Polda Kepri Bekuk Kurir 5,4 Kg Sabu dari Singapura

Petugas Polda Kepulauan Riau (Kepri) berhasil membekuk seorang pria berinisial D karena diduga terlibat dalam bisnis narkoba. D ditangkap karena menjadi kurir 5,4 kilogram sabu dari Singapura. Kasus ini terungkap dari penemuan 5.430 gram sabu yang yang dikirim melalui ekspedisi Singapura.

Sabu itu disimpan di speaker. Barang itu sempat transit di Batam dan kemudian akan dikirim ke Jakarta. Barang terlacak x-ray bagian cargo Bandara Hang Nadim. Petugas bea dan cukai dibantu Direktorat Pengamanan (Ditpam) menemukan 20 bungkusan plastik di speaker berukuran sedang.

Bungkusan itu berisi bubuk kristal. Karena curiga, petugas berkoordinasi dengan Direktorat Narkoba Polda Kepulauan Riau dan BNN Provinsi Kepri.

"D diduga adalah kurir, berasal dari Kampung Bandan, Jakarta. Dia penjemput (penerima) sabu," kata Kapolda Kepri Brigjen Yotce Mende dalam jumpa pers yang dihadiri BNN-Provinsi Kepri, kantor Bea Cukai Batam, dan Ditpam Bandara Hang NAdim di Mapolda Kepri, Senin (01/04).

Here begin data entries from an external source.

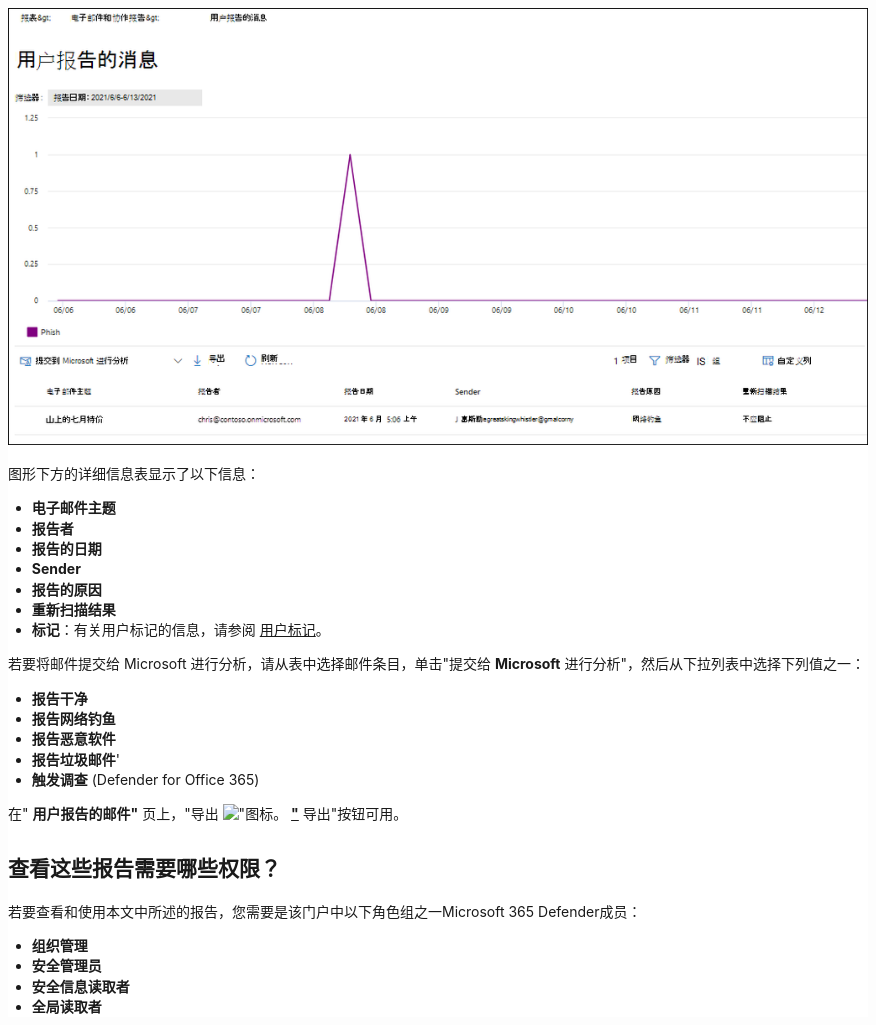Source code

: ![用户报告的邮件报告。](../../media/user-reported-messages-report.png)

图形下方的详细信息表显示了以下信息：

- **电子邮件主题**
- **报告者**
- **报告的日期**
- **Sender**
- **报告的原因**
- **重新扫描结果**
- **标记**：有关用户标记的信息，请参阅 [用户标记](user-tags.md)。

若要将邮件提交给 Microsoft 进行分析，请从表中选择邮件条目，单击"提交给 **Microsoft** 进行分析"，然后从下拉列表中选择下列值之一：

- **报告干净**
- **报告网络钓鱼**
- **报告恶意软件**
- **报告垃圾邮件**'
- **触发调查** (Defender for Office 365) 

在" **用户报告的邮件"** 页上，"导出 !["图标。](../../media/m365-cc-sc-download-icon.png) **["](#export-report)** 导出"按钮可用。

## <a name="what-permissions-are-needed-to-view-these-reports"></a>查看这些报告需要哪些权限？

若要查看和使用本文中所述的报告，您需要是该门户中以下角色组之一Microsoft 365 Defender成员：

- **组织管理**
- **安全管理员**
- **安全信息读取者**
- **全局读取者**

Yotce menjelaskan, sabu tersebut dikirim melalui jasa ekspedisi Singapura yang beralamat di Blok 3018 Bedok North St.5#01-47. Kemudian diteruskan via Batam. Penerima atas nama: Mr Benny/Mr Sam.

"Paket kiriman asal Singapura ini masuk ke Batam menggunakan jalur laut lewat pelabuhan cargo resmi, kemudian diambil oleh Mr X yang dikirim lewat salah satu ekspedisi di Batam," ungkap Yotce.

Beberapa waktu lalu, Senin (25/03), petugas Bandara Hang Nadim Batam menemukan 1.012 gram sabu di sebuah koper. Namun tidak diketahui, siapa pemilik barang tersebut. Sabtu (16/03).

Selain menemukan sabu dalam koper tersebut, petugas juga menemukan tas ransel berisi 8,4 kg sabu yang dikemas dalam 19 bungkusan plastik kecil dan dimasukkan dalam kotak makanan. Sama halnya, pemiliknya juga masih misterius.